LUS had well above 80 entries for Amazon (70 of them being specific entries). Only 2 entries that made sense (e.g. not ones like keywords or _encoding) had been in ClearURLs but not in LUS.
Although I do have conflicts of interest in the matter, I'd say that at this point ClearURLs has been obliterated in comparison. I give iam-py-test full 100% rights to make the calls on the following, with no interference from me, but I personally am getting unsure if a ClearURLs list conversion would be considered necessary nowadays. 😓
That's reasonable methodology. Possible to be more comprehensive over domain variety, like this is for TLD variety? I've a hunch that far-less-well-known sites than Amazon may have wider coverage on ClearURLs.
Possible to be more comprehensive over domain variety, like https://github.com/StevenBlack/hosts/issues/1181#issuecomment-608229213?
Given both lists have many global (applies to all websites) rules, measuring such coverage would be difficult.

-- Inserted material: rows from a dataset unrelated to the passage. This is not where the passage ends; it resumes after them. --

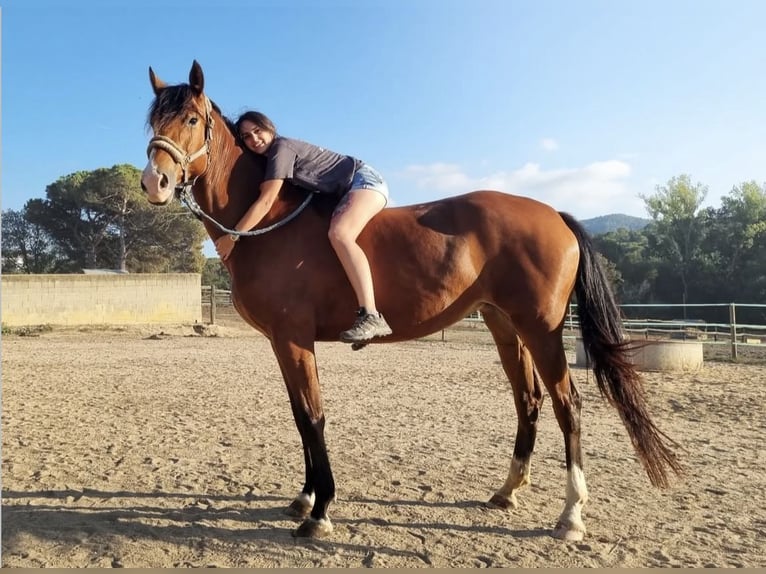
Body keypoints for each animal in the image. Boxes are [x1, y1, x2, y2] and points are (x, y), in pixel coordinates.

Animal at [140, 61, 681, 540]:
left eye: (191, 120)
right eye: (153, 121)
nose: (154, 182)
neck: (270, 223)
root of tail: (553, 213)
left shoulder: (293, 339)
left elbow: (313, 415)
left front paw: (320, 511)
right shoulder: (283, 342)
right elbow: (300, 416)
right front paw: (305, 497)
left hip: (542, 329)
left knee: (569, 405)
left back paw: (570, 516)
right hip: (505, 326)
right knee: (528, 400)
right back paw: (507, 491)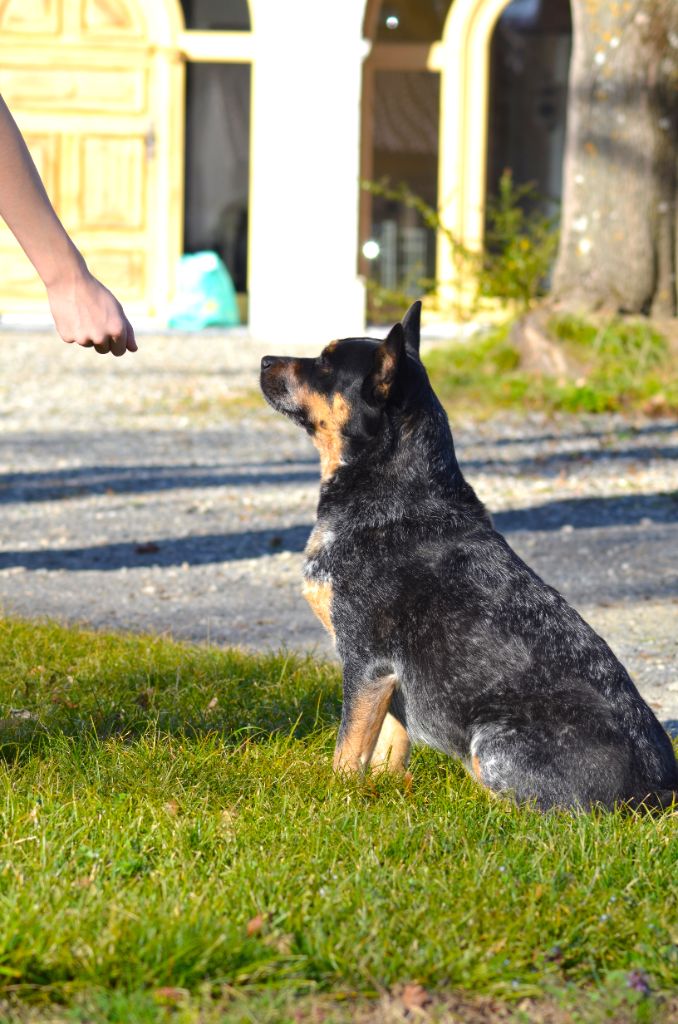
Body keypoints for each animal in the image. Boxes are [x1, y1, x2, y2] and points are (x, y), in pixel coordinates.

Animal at [260, 301, 678, 811]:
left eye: (323, 363)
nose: (264, 359)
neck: (397, 494)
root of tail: (657, 792)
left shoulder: (365, 662)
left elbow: (348, 748)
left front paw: (336, 798)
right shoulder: (390, 679)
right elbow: (388, 747)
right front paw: (383, 792)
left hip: (493, 742)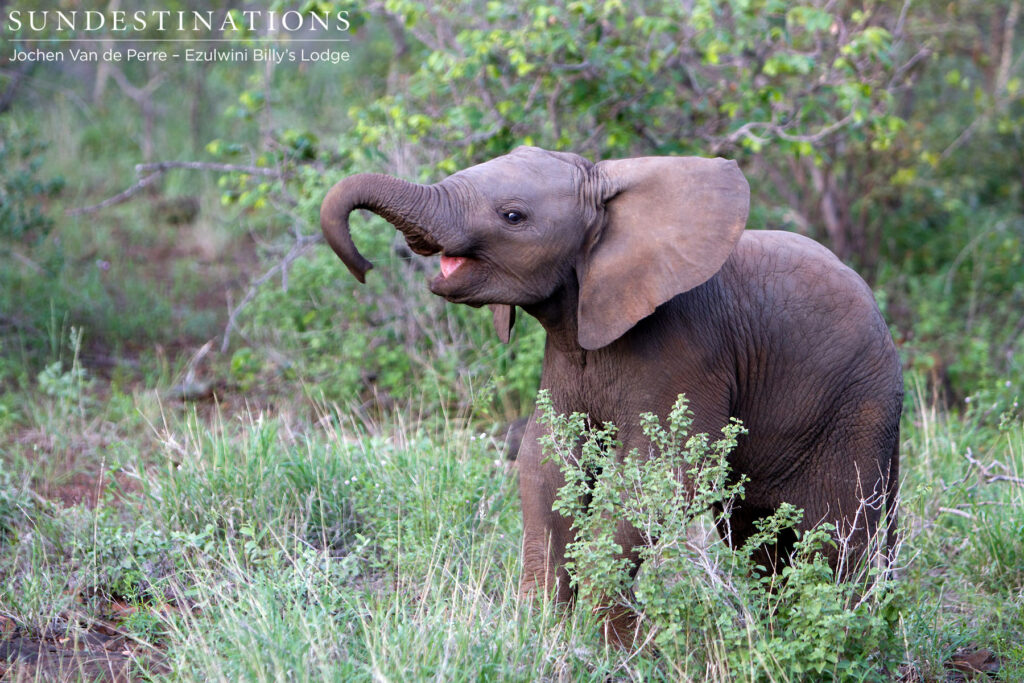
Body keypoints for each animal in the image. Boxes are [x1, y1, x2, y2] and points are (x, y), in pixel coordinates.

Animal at [319, 146, 903, 639]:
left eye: (513, 216)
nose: (367, 266)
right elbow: (545, 463)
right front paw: (540, 631)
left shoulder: (688, 347)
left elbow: (657, 474)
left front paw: (610, 642)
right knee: (755, 532)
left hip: (856, 407)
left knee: (839, 534)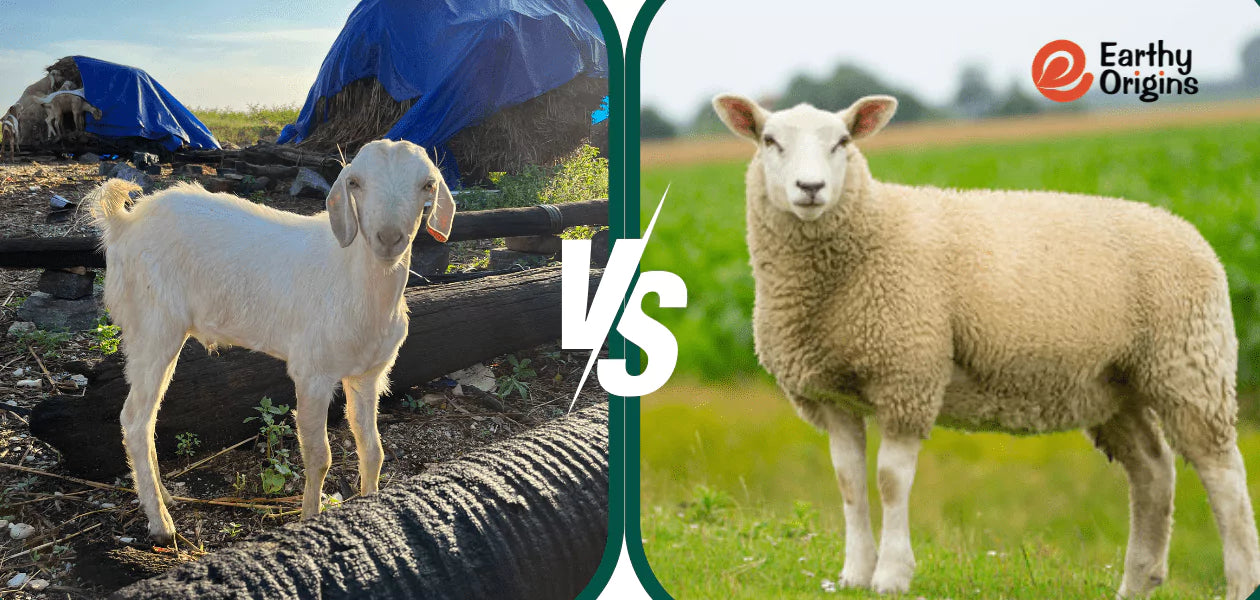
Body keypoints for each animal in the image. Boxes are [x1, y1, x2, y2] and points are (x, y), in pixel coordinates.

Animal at [87, 139, 456, 544]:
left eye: (428, 185)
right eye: (355, 183)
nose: (389, 239)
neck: (352, 277)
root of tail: (123, 224)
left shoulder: (368, 374)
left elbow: (371, 448)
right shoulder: (312, 372)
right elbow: (319, 456)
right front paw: (310, 518)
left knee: (148, 417)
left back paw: (161, 494)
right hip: (152, 324)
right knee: (134, 418)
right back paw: (161, 522)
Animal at [712, 93, 1260, 600]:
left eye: (842, 141)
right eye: (769, 141)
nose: (810, 189)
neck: (868, 235)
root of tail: (1191, 233)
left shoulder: (909, 374)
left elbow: (889, 480)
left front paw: (891, 575)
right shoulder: (832, 393)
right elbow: (848, 481)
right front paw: (854, 574)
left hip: (1188, 365)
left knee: (1224, 476)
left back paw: (1237, 581)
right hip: (1113, 384)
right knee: (1153, 470)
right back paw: (1137, 581)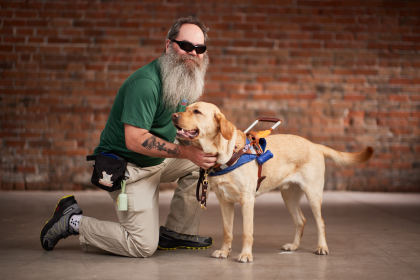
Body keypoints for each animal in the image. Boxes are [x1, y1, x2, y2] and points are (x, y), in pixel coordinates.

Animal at [172, 101, 376, 262]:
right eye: (186, 108)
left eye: (197, 111)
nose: (174, 115)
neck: (227, 154)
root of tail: (315, 145)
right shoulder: (225, 202)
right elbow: (227, 231)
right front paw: (224, 251)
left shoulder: (247, 201)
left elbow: (247, 232)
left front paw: (246, 255)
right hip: (289, 196)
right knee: (301, 220)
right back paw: (293, 246)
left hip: (313, 194)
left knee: (321, 222)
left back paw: (322, 247)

It is definitely worth testing which permissions deactivate the global removeparam (AdGuard only):
removeparam rules can also be disabled by
$documentand$urlblockexception rules. But basic exception rules without modifiers do not do that. For example,@@||example.com^will not disable$removeparam=pfor requests to example.com, but@@||example.com^$urlblockwill.

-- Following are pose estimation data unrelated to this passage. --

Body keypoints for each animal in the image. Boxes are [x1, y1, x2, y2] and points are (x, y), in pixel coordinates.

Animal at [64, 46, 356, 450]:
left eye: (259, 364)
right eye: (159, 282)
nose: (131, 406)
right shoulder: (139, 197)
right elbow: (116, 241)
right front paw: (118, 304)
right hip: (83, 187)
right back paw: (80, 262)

Then the script "user.js" with API to edit parameters will probably work better on locked ranges.
https://adguard.com/kb/general/ad-filtering/create-own-filters/#urlblock-modifier
Hi! According to our rules, it should be the filter that oriented towards browser content blockers as mentioned Legitimate URL Shortener here.
As currently one list pulls in 100% of the rules of the other is a bit like that (I have not checked how it is done, for example, with the reduction of duplicates on the script side before publishing the list update).
The only thing that worries me is something like the mode of deactivation of cosmetic filters on https-sensitive sites - here with rules we can also deactivate the removal of parameters completely.